Un pays, c’est naturellement une langue, une culture, des arts et des mentalités. Mais il abrite également un peuple, des hommes et des femmes ordinaires, animés par le quotidien et incarnant une civilisation. C’est pourquoi il est important de s’intéresser aux anonymes qui à la fois reflètent et portent une culture, consomment les arts en les faisant vivre.

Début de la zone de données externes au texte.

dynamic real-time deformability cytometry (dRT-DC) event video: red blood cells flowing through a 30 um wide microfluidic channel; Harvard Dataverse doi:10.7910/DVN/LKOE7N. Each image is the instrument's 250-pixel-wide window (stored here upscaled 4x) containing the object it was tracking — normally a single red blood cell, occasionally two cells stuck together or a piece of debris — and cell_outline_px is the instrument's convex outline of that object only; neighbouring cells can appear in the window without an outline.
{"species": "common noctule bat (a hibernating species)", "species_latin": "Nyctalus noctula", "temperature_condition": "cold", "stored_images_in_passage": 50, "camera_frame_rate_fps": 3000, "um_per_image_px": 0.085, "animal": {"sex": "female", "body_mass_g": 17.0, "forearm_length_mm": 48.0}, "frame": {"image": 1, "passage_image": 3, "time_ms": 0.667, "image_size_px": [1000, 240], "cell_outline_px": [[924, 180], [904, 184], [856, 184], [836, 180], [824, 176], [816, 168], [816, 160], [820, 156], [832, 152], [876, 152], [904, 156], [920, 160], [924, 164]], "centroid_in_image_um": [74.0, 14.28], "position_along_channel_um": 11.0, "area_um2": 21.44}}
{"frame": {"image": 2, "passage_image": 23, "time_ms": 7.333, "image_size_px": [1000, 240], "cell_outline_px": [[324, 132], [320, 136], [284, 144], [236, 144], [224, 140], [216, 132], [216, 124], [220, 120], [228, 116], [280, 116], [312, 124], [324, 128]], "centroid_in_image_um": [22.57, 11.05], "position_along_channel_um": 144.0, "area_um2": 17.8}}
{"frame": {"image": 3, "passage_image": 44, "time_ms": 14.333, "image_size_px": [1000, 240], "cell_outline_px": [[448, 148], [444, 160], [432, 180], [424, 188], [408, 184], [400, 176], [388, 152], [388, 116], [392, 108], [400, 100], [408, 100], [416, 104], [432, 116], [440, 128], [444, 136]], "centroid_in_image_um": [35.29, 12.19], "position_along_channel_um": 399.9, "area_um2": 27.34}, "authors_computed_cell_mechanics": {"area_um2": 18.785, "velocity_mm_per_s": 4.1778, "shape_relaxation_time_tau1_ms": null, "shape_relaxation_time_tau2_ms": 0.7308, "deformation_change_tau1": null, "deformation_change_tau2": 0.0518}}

Je vous propose dans cette rubrique de suivre la vie discrète de Maya, Tadao, Yosuke, Hiroki, Minami et Tomoka. Inspirés de personnes réelles, plongez dans leurs récits de vie et découvrez les habitudes et les péripéties qui jalonnent le quotidien de ces Japonais.

Je m’appelle Maya, j’ai trente-sept ans.

Je suis directrice de création dans une grande agence de publicité japonaise. Je gère une équipe de dix collaborateurs. Je travaille beaucoup mais je m’assure toujours de terminer le travail avant l’heure du dîner. J’aime mon métier mais je considère l’exercer pour subvenir à mes besoins. Je ne vis pas pour le travail, mais l’inverse ! J’ai un compagnon mais nous avons décidé de ne pas nous marier ni d’avoir d’enfants. Nous souhaitons vivre en liberté et profiter de la vie. Mes parents me disent que on devrait se marier, que « c’est la responsabilité d’un homme » et le « bonheur d’une femme » mais je n’ai besoin de personne pour me nourrir ou m’habiller, je tiens trop à mon indépendance. Mon chéri est ravi de son côté, il est conscient que je désire sincèrement une vie à ses côtés, sans compter sur son portefeuille. La pression sociale est forte au Japon, surtout lorsqu’on est une femme de mon âge. Le mariage et les enfants sont non seulement indissociables mais ils le sont aussi avec la condition féminine. Pendant un temps j’ai voulu me marier, alors que je n’avais pas de fiancé. Pendant un temps j’ai voulu des enfants, alors que je n’avais pas de petit ami. Maintenant je trouve ça tellement absurde... Alors j’ai fini par me demander pourquoi je souhaitais tout cela. Lorsque j’en ai eu assez d’entendre mes congénères se plaindre qu’elles ne trouvaient personne de « convenable », j’ai compris qu’on était piégées dans un carcan et qu’il suffisait de savoir ce que l’on voulait vraiment, maintenant. À ce moment-là, j’étais sur un projet professionnel qui me tenait à cœur et je commençais à fréquenter mon compagnon actuel. Je voulais seulement faire aboutir mes dossiers en cours et m’épanouir dans une relation naissante. Je me suis aperçue que ma vie me convenait, que j’étais heureuse et que je n’avais besoin de rien d’autre. Plutôt que de courir après des chimères, j’ai décidé de me délecter d’un bon restaurant et de m’émerveiller des paysages qui s’offraient à moi au cours de mes voyages. Aujourd'hui, je suis très heureuse dans ma vie.   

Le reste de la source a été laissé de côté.